Флегонт Флегонтович возвращался на свою квартиру нетвердыми ногами, что-то бормотал про себя, улыбался и размахивал руками. Пробравшись в избу, он сунулся на лавку и сейчас же заснул. Теперь я отлично припомнил мельчайшие подробности своей встречи с Марфой Ивановной. Это было на большом сибирском тракте, где на станции мне пришлось ждать лошадей чуть не целый день. На эту же станцию привезли и Ивана Семеновича, который был не в своем виде; его сопровождала Марфенька. В этой девочке, развитой физически не по летам, меня поразило совершенно особенное выражение глаз, которое уже говорило о понимании «разных предметов».
Осенью встречаю Флегонта Флегонтовича в Екатеринбурге.
– Как ваше дельце? – спрашиваю.
– Какое?
– А с Причиной?
– Ах, да… Знаете, тут вышло маленькое недоразумение. Наше местечко и теперь спорным считается, так никому и не досталось… Помните алеута-то? Ведь его тогда Спирька Косой подвел… а Спирьку подкупил Агашков, а Агашков… Марфа-то Ивановна теперь у Агашкова живет. Да-с… И лучше: старичок-то не надышится на нее, ну, бабенка молоденькая, по крайней мере отдохнет, а алеут-то ее чуть-чуть до смерти не изуродовал. И как ловко алеута поддел Глеб-то Клементич… хе-хе!.. Угожденьем донял молодца, в лоск его споил, а потом и Марфу Ивановну перетянул за себя… Славная бабочка. Как-нибудь поедемте к ней чай пить… Не хотите? Ну, как знаете, про себя вам лучше знать!

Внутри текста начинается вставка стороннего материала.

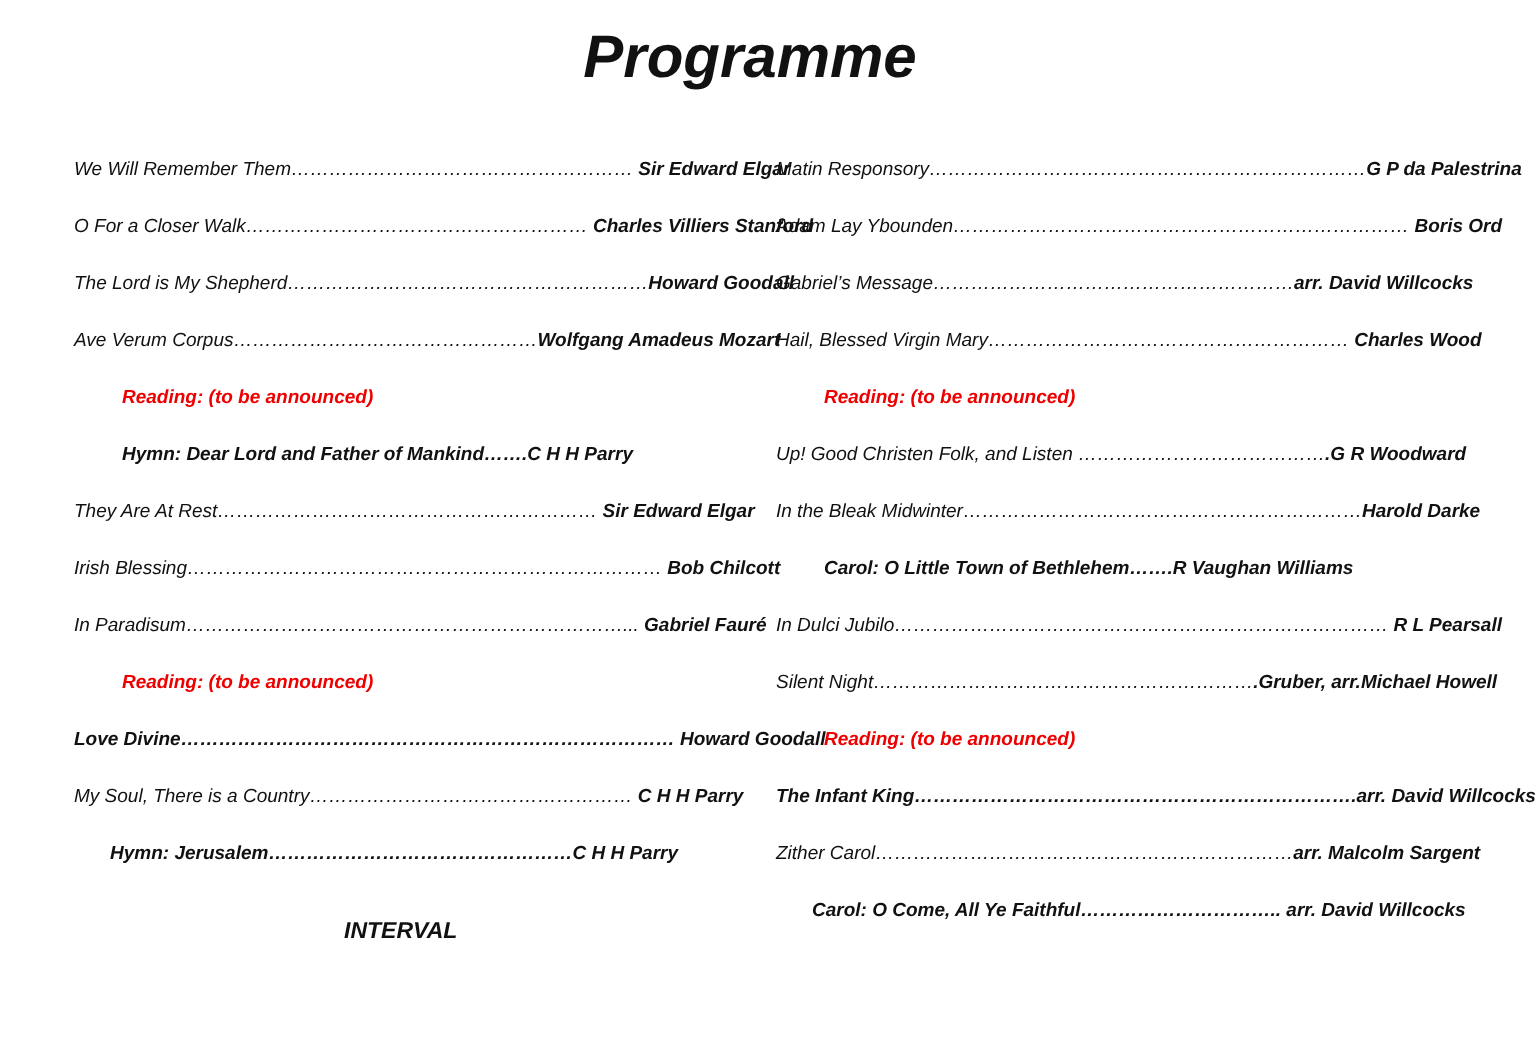Programme
We Will Remember Them……………………………………………… Sir Edward Elgar
O For a Closer Walk……………………………………………… Charles Villiers Stanford
The Lord is My Shepherd…………………………………………………Howard Goodall
Ave Verum Corpus…………………………………………Wolfgang Amadeus Mozart
Reading: (to be announced)
Hymn: Dear Lord and Father of Mankind…….C H H Parry
They Are At Rest…………………………………………………… Sir Edward Elgar
Irish Blessing………………………………………………………………… Bob Chilcott
In Paradisum……………………………………………………………... Gabriel Fauré
Reading: (to be announced)
Love Divine…………………………………………………………………… Howard Goodall
My Soul, There is a Country…………………………………………… C H H Parry
Hymn: Jerusalem…………………………………………C H H Parry
INTERVAL
Matin Responsory……………………………………………………………G P da Palestrina
Adam Lay Ybounden……………………………………………………………… Boris Ord
Gabriel’s Message…………………………………………………arr. David Willcocks
Hail, Blessed Virgin Mary………………………………………………… Charles Wood
Reading: (to be announced)
Up! Good Christen Folk, and Listen ………………………………….G R Woodward
In the Bleak Midwinter………………………………………………………Harold Darke
Carol: O Little Town of Bethlehem…….R Vaughan Williams
In Dulci Jubilo…………………………………………………………………… R L Pearsall
Silent Night…………………………………………………….Gruber, arr.Michael Howell
Reading: (to be announced)
The Infant King…………………………………………………………….arr. David Willcocks
Zither Carol…………………………………………………………arr. Malcolm Sargent
Carol: O Come, All Ye Faithful………………………….. arr. David Willcocks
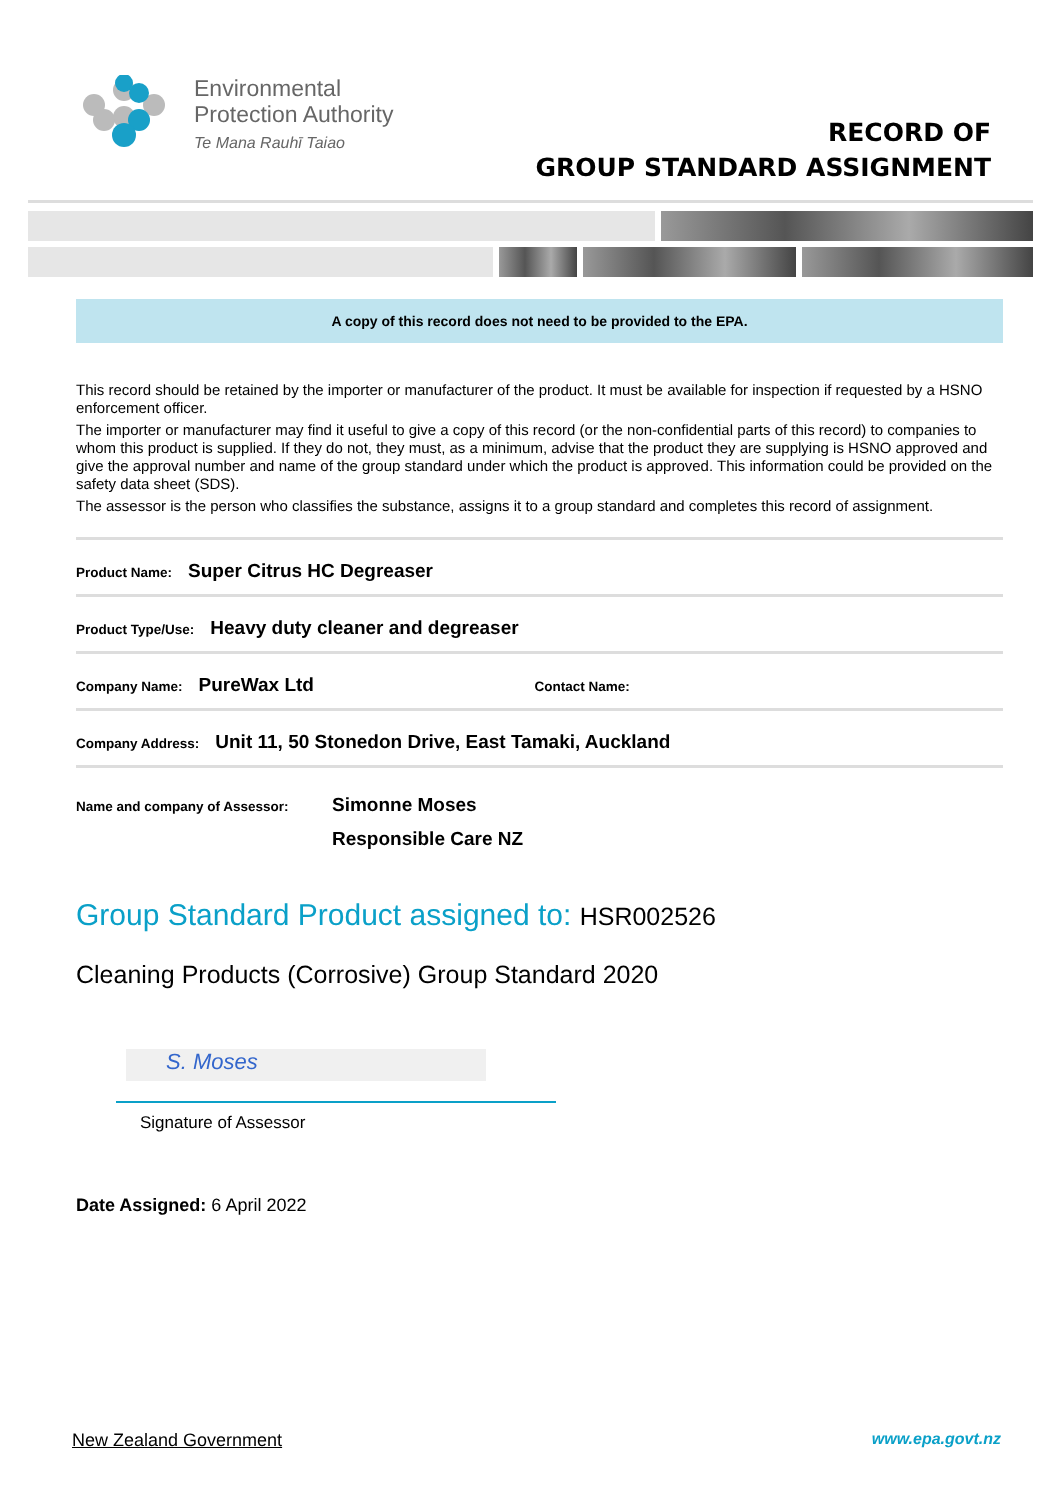Environmental
Protection Authority
Te Mana Rauhī Taiao
RECORD OF
GROUP STANDARD ASSIGNMENT
A copy of this record does not need to be provided to the EPA.
This record should be retained by the importer or manufacturer of the product. It must be available for inspection if requested by a HSNO enforcement officer.
The importer or manufacturer may find it useful to give a copy of this record (or the non-confidential parts of this record) to companies to whom this product is supplied. If they do not, they must, as a minimum, advise that the product they are supplying is HSNO approved and give the approval number and name of the group standard under which the product is approved. This information could be provided on the safety data sheet (SDS).
The assessor is the person who classifies the substance, assigns it to a group standard and completes this record of assignment.
Product Name: Super Citrus HC Degreaser
Product Type/Use: Heavy duty cleaner and degreaser
Company Name: PureWax Ltd Contact Name:
Company Address: Unit 11, 50 Stonedon Drive, East Tamaki, Auckland
Name and company of Assessor: Simonne Moses
Responsible Care NZ
Group Standard Product assigned to: HSR002526
Cleaning Products (Corrosive) Group Standard 2020
S. Moses
Signature of Assessor
Date Assigned: 6 April 2022
New Zealand Government www.epa.govt.nz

– А где ваш приказчик Метелкин?
– Метелкин? Бедняга приказал вам долго жить… И черт его знает, что с ним сделалось после этой самой золотой ночи – совсем задурил парень: начал пить, безобразия всем строил… И представьте себе, на чем человек может помешаться: увязался за Марфой Ивановной. Ей-богу… Положим, что он ее знал еще дитей, ну, а все-таки, согласитесь сами, даже смешно: Марфа Ивановна и Метелкин. Конечно, она его жалела по своей доброте и прощала разные глупости, а когда он хворал – даже сама навещала его, но ведь это совсем не то-с. Скоротечная чахотка у Метелкина открылась и в две недели его скрутила.
– А где теперь алеут?
– А кто его знает? Исчез, и только. Много у нас таких-то.

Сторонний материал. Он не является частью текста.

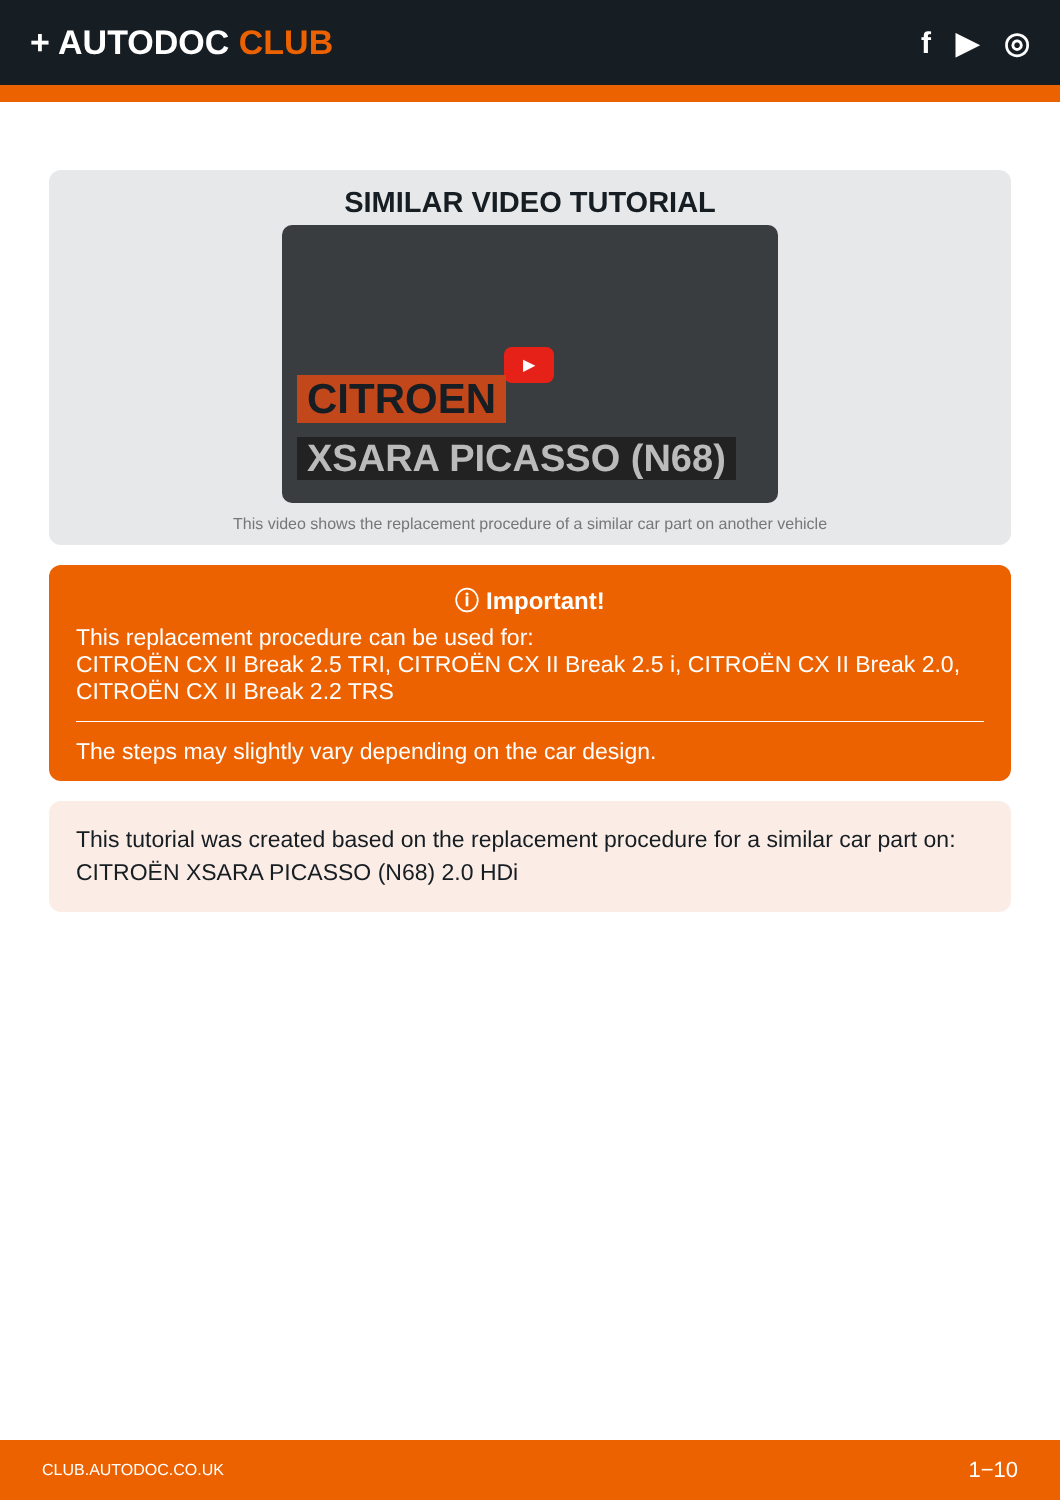+ AUTODOC CLUB f ▶ ◎
SIMILAR VIDEO TUTORIAL
▶
CITROEN
XSARA PICASSO (N68)
This video shows the replacement procedure of a similar car part on another vehicle
ⓘ Important!
This replacement procedure can be used for:
CITROËN CX II Break 2.5 TRI, CITROËN CX II Break 2.5 i, CITROËN CX II Break 2.0, CITROËN CX II Break 2.2 TRS
The steps may slightly vary depending on the car design.
This tutorial was created based on the replacement procedure for a similar car part on: CITROËN XSARA PICASSO (N68) 2.0 HDi
CLUB.AUTODOC.CO.UK 1−10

Результаты «золотой ночи» окончательно выяснились только осенью, когда были утверждены произведенные заявки. Собственно, по реке Причинке самые лучшие куски остались спорными, а остальное было разобрано Агашковым, Кривополовым, Куном и прочей прожорливой и добычливой братией… Флегонт Флегонтович остался на бобах и теперь мечтает о каком-то заветном местечке на реке Чусовой, которое ему обещал предоставить самый наивернейший человечек.